* **Request A**:
Reproduce word for word the part of the passage on Sister Cities International that opens with the words containing "Annual conferences" and closes with "in Houston, Texas.".
* **Request B**:
According to the passage on Sister Cities International, how many "People-to-People" committees did participants form out of the two-day White House Conference?

* **Passage to read**:

╭──

Expanding partnerships 
In addition to funding programs for partnerships already in place, Sister Cities dedicates resources to encouraging partnerships in non-traditional areas in the Middle East and Africa. 
 Global Twinning Summit: Last year, Sister Cities held the first “Global Twinning Summit” in Cairo, to promote sister city relationships between Africa cities.
 African Regional Partners: African Regional Partners is made up of two associations: The Eastern Africa Sister Cities and the Africa Global Sister Cities foundation. Both work to build partnerships between U.S. and African cities.
 Muslim World Partnership Initiative: Since 2001, Sister Cities International has maintained a focus on increasing the number of partnerships with cities in predominately Muslim countries.

Annual conferences
Each summer, Sister Cities International holds a themed annual conference in a Sister City in America. SCI will be celebrating its 63rd anniversary in 2019 and will have a conference themed "Cities Mean Business" on July 17–19 in Houston, Texas.

History

Early years
Despite isolated community partnerships and informal citizen relations, the people-to-people initiative did not gain momentum until U.S. President Dwight D. Eisenhower's historic September 11–12, 1956 White House conference on citizen diplomacy. The post-World War II climate proved an ideal environment to launch this kind of effort.  With enthusiastic response to the concept, tens of thousands of Americans pledged their support to create a free and peaceful world.

Growing out of the two-day White House Conference, participants formed forty-two "People-to-People" committees.  The autonomous nature of the federally backed movement meant that some committees flourished while others never left the ground.  By 1960, thirty-three committees continued the original mission. People-to-People International also grew out of this umbrella group of committees.

The sister city idea developed from the Civic Committee.  Envisioned by President Eisenhower as the 'main cog' for citizen diplomacy, the sister city program grew throughout the 1950s and 1960s.  The Civic Committee and the National League of Cities provided joint administrative support for the fledgling sister city movement until 1973.

╰──

* **Stored data**:
╭──

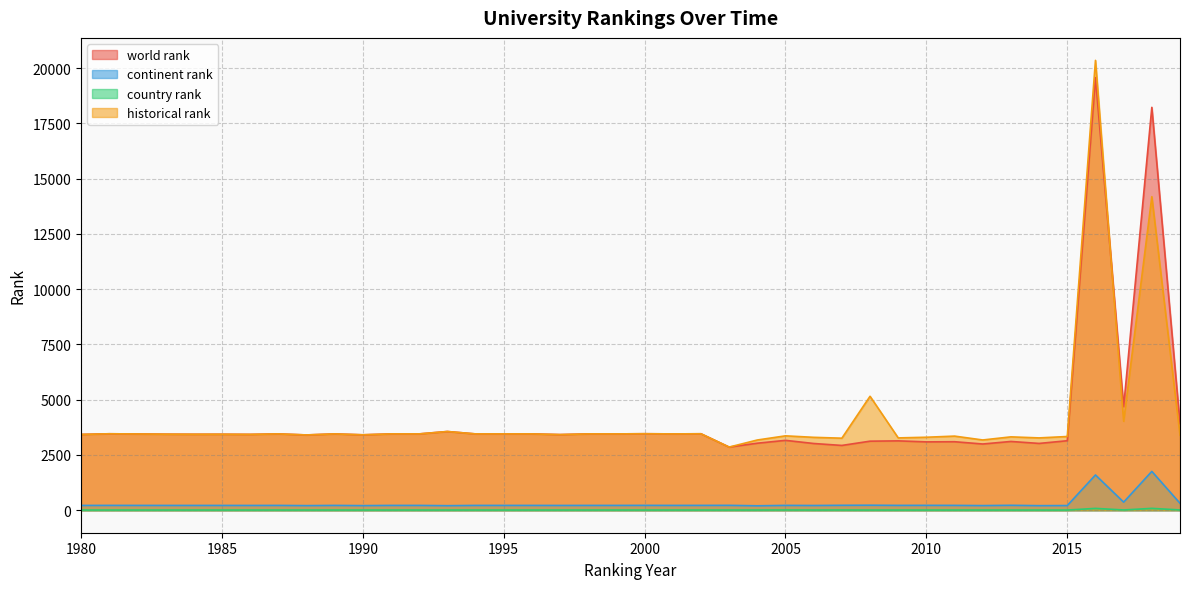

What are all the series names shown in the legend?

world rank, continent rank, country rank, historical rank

╰──

* **Written answer A**:
Annual conferences
Each summer, Sister Cities International holds a themed annual conference in a Sister City in America. SCI will be celebrating its 63rd anniversary in 2019 and will have a conference themed "Cities Mean Business" on July 17–19 in Houston, Texas.

* **Written answer B**:
Forty-two